Fig. 4Alterations enriched in relapsed refractory multiple myeloma associated with drug resistance or disease progression.
a Scatter plot of mutation frequency in RRMM vs. NDMM. The size of the circles correlates with log2 of q value two-sided Fisher exact test. Genes with top coefficients from the regression model (Methods) are highlighted in red. b Comparison of focal deletions (less than 20MB) in NDMM vs. RRMM. *, **, *** indicate P < 0.05, 0.01, 0.001, respectively for the two-sided Fisher exact test. P values obtained: 7.1 × 10−6 (TP53), 1.4 × 10−9 (CRBN), 1.3 × 10−4 (CDKN2A/B), 2.2 × 10−3 (RB1), 0.025 (BIRC2/3), and 0.035 (CDKN2C). c Heatmap of drug resistance-related genes identified in RRMM. The types of alterations are indicated in the legend. There were cases with alterations observed in more than two genes or different types of alterations per gene, reflecting the complex history of tumor evolution through several treatments. d Overview of therapies in MM with observed resistance mechanisms. Genes highlighted in blue are resistance mutations found in RRMM. ADCP antibody-dependent cellular phagocytosis, ADCC antibody-dependent cellular cytotoxicity, mABs monoclonal antibodies, GCs glucocorticoids, iMiDs immunomodulatory imide drugs. e–h Lollipop plots for CRBN, CUL4B, NR3C1, and RARA. i Top panel, lollipop plot for CD38. Frameshift mutations would completely abolish CD38, and fusions that truncate the extracellular domain would disrupt binding events. Bottom panel, Sashimi plot for two cases with exon 6 skipping. MM_5034 had a splice donor mutation.
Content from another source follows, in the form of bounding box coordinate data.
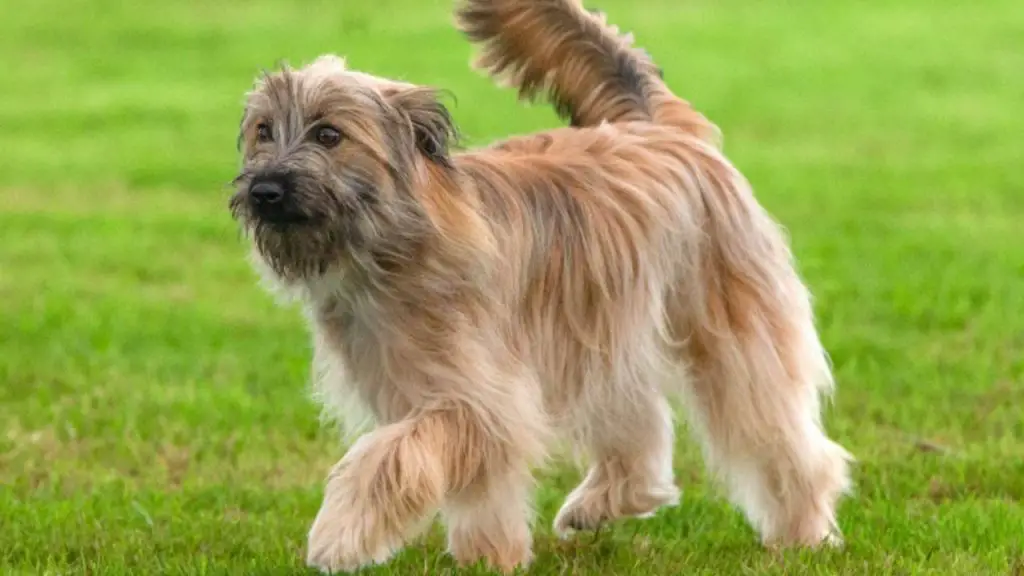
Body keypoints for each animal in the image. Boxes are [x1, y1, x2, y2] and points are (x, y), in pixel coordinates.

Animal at [230, 0, 847, 565]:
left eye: (329, 134)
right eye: (263, 131)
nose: (264, 192)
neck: (394, 246)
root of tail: (658, 127)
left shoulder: (478, 397)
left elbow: (391, 457)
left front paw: (340, 535)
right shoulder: (438, 389)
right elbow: (473, 485)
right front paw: (489, 557)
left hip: (729, 331)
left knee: (778, 433)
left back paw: (802, 533)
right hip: (602, 327)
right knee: (641, 425)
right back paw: (604, 502)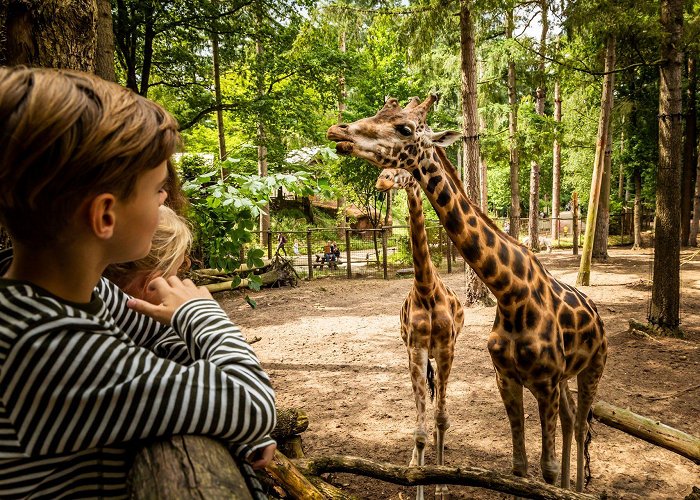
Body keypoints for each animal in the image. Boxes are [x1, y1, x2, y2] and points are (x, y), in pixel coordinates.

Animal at [374, 169, 462, 500]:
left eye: (400, 171)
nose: (382, 181)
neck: (426, 288)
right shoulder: (416, 349)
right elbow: (420, 431)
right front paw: (418, 475)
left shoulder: (447, 348)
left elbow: (441, 420)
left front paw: (441, 485)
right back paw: (413, 461)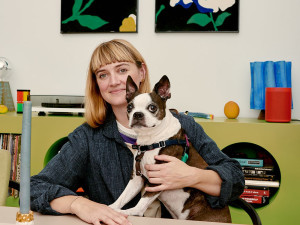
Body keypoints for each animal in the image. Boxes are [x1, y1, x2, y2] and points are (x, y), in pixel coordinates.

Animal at [109, 75, 231, 221]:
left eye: (152, 107)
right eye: (129, 107)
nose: (137, 114)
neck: (152, 140)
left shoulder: (158, 179)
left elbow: (142, 202)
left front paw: (128, 212)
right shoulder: (137, 179)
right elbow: (122, 197)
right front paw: (109, 208)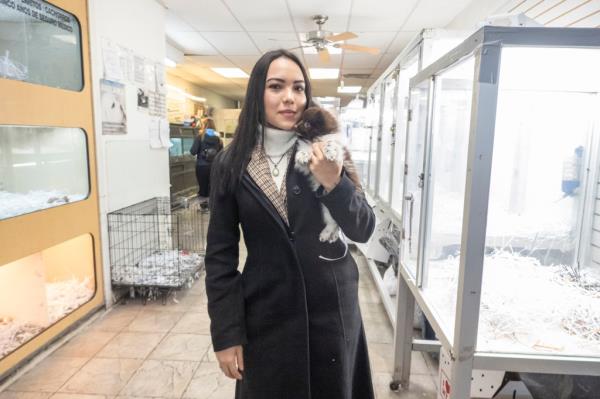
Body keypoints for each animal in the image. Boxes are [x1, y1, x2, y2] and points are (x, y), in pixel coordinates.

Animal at [294, 107, 360, 244]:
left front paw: (330, 152)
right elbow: (304, 154)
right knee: (333, 223)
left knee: (336, 224)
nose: (295, 126)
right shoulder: (306, 168)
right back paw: (328, 234)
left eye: (307, 124)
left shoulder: (340, 152)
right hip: (326, 211)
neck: (315, 139)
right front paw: (302, 156)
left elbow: (331, 143)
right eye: (300, 119)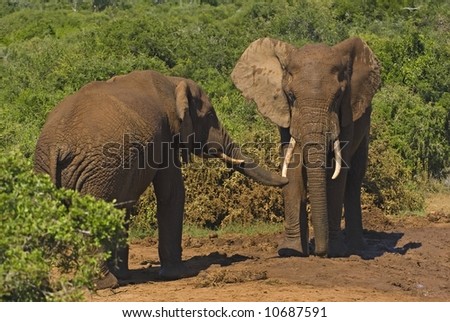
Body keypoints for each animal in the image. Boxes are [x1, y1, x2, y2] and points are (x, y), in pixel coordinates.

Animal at [34, 69, 288, 288]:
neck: (173, 82)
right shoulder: (165, 136)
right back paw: (105, 284)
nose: (286, 179)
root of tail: (57, 144)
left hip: (52, 170)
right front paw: (176, 274)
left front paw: (125, 274)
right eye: (210, 116)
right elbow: (171, 192)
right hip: (99, 169)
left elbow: (126, 205)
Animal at [230, 37, 382, 256]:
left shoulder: (347, 115)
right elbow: (292, 166)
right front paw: (291, 251)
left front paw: (336, 251)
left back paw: (356, 247)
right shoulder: (286, 117)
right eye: (291, 96)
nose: (319, 251)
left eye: (338, 97)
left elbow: (337, 174)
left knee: (354, 180)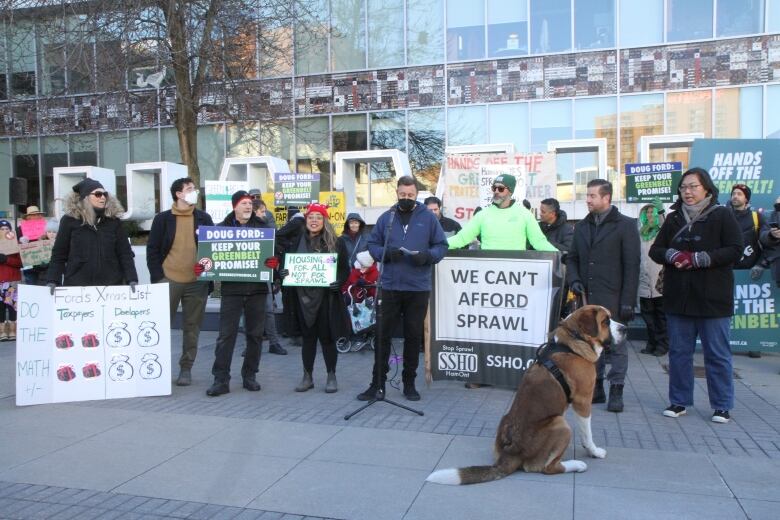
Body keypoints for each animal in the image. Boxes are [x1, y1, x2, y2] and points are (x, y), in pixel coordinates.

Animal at [424, 302, 624, 486]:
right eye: (605, 321)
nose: (625, 328)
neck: (572, 341)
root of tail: (511, 452)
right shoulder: (583, 401)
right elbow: (587, 433)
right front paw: (594, 451)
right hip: (560, 423)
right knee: (549, 468)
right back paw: (577, 465)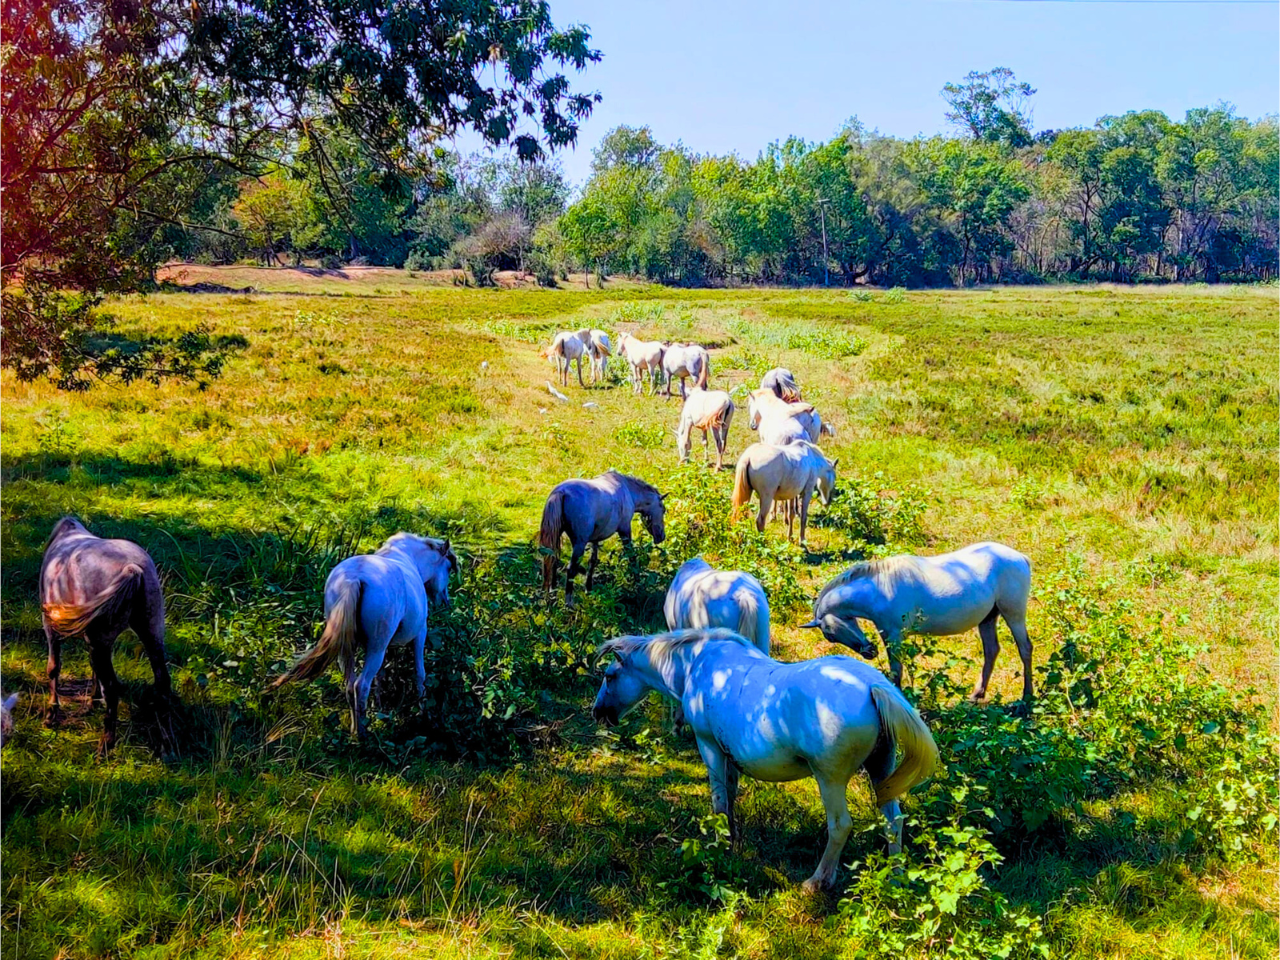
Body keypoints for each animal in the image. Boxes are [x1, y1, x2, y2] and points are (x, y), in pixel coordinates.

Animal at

MM_5183 had a missense mutation that was two nucleotides upstream of the splice site, which would naturally introduce a new stop codon (R251*). Unexpectedly, this mutation functioned as a splice donor mutation instead, which also induced the skipping of exon 6. MM_5191 is included as a control. j The skipping of CD38 exon 6 in MM_5034 and MM_5183 was in-frame and would delete 29 amino acids (highlighted in red), including the epitope of daratumumab (PDB structure 7DUO)[52].